**WHAT TO DO**
• A. Answer these questions about the text on chess engine openings, one line each:
(i) Games between which two engines did the writer watch?
(ii) What example of an absurd opening does the writer give?
(iii) What result does the comment by Yash Jain claim?
• B. Carry the text on chess engine openings forward from its final sentence.

**EXERCISE TEXT**
====
After watching a few alphaZero vs stockfish games, I was very intrigued. Clearly, engines can play at a different kind of level, but for the most part the openings seem pretty meta. Nothing extremely heretical jumped out at me in the first few moves. I dont know how much we humans can read into that; best case scenario the last few hundred years have modeled the opening permutations correctly if engines still use them. Still, engines crush humans on a regular basis.


What would happen if we forced the engine to use a very absurd opening for the first few moves (like moving both rooks out) then have it resume against a human/GM?

  • Well it still crushes any GM 100/100 regardless of these conditions imposed.
    – Yash Jain
    Commented Mar 4, 2021 at 2:54

3 Answers 3


I find watching the latest generation of self-taught AIs play is incredibly exciting - and of course they are relatively opaque as is much of AI these days.
====
**DATA SUPPLIED**
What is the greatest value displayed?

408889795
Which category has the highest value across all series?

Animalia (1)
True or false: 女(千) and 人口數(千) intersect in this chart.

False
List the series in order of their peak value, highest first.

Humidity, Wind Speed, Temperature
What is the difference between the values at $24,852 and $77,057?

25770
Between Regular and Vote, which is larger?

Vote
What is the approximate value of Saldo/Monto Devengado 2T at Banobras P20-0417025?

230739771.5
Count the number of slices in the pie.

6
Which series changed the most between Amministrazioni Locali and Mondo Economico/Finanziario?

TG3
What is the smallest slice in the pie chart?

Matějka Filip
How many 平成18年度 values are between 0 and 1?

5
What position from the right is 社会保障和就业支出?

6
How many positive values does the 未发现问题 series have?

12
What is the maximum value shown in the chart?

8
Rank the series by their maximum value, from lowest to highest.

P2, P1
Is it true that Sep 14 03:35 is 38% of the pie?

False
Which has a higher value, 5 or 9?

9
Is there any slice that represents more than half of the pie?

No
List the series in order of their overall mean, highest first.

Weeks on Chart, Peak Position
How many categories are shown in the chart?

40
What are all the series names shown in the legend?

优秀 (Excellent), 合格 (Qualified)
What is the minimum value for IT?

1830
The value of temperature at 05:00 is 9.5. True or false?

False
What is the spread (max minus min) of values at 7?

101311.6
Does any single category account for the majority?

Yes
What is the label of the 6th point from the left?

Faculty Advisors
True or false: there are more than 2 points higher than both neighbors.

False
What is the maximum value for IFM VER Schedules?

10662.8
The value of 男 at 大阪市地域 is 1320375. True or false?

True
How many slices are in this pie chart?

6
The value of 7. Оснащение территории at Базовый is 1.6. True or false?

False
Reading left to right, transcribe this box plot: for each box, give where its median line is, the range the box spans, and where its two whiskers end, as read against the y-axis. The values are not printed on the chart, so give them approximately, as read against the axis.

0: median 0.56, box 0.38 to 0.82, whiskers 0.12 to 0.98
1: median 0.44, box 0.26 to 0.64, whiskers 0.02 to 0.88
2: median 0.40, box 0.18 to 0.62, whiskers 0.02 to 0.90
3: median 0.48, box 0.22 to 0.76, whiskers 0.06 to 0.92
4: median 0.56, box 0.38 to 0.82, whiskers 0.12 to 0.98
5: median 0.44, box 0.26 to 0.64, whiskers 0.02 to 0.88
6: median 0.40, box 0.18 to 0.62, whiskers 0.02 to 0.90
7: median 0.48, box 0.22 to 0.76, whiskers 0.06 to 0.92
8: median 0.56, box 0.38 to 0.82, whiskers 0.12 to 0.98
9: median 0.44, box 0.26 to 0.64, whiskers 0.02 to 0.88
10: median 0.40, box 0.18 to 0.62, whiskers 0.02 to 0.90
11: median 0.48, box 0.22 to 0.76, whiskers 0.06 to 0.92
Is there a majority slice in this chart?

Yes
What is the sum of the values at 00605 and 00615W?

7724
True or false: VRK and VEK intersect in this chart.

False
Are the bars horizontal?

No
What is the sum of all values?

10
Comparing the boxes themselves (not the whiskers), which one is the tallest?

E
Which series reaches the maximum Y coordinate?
====
**RESPONSES BY ITEM NUMBER**
• A.
(i) alphaZero and stockfish
(ii) Moving both rooks out
(iii) The engine still crushes any GM 100/100 regardless of the conditions imposed.

• B.
Maybe openings turn out to be relatively tractable in that there are not so many fundamentally sensible options, given the transpositions which are possible. A player who begins with a few garbage moves however may still be able to utterly overwhelm a weaker adversary through superior midgame play. So the answer is it depends how much damage the AI inflicted on itself.

The midgame is where the real innovation of alpha zero seems to be. Particularly the received wisdom about pawn play has been turned on its head: pawn sacrifices can be powerful to win tempos and to clear space for line-moving pieces. Surely new concepts like this must already be a factor in top-level human analysis now.


Just my opinion.

Watch the GMs, epically Nakamura, play very unusual openings, odds games, and other stunts against the "mere" 2600s, and you'll find that they still win from a bad position. AlphaZero has shown that it can sacrifice several pawns against the highest rated chess engine. (Game Changer: AlphaZero's Groundbreaking Chess Strategies and the Promise of AI by Matthew Sadler and Natasha Regan is a good book giving many examples of exceptions to human evaluation the common positions.)


Nothing special happens.

Engines play whatever positions you give them. They have no understanding of the word 'absurd'. If you want them to play with a naked king against 3 queens, they'll do it. They'll lose, of course, but they'll do it.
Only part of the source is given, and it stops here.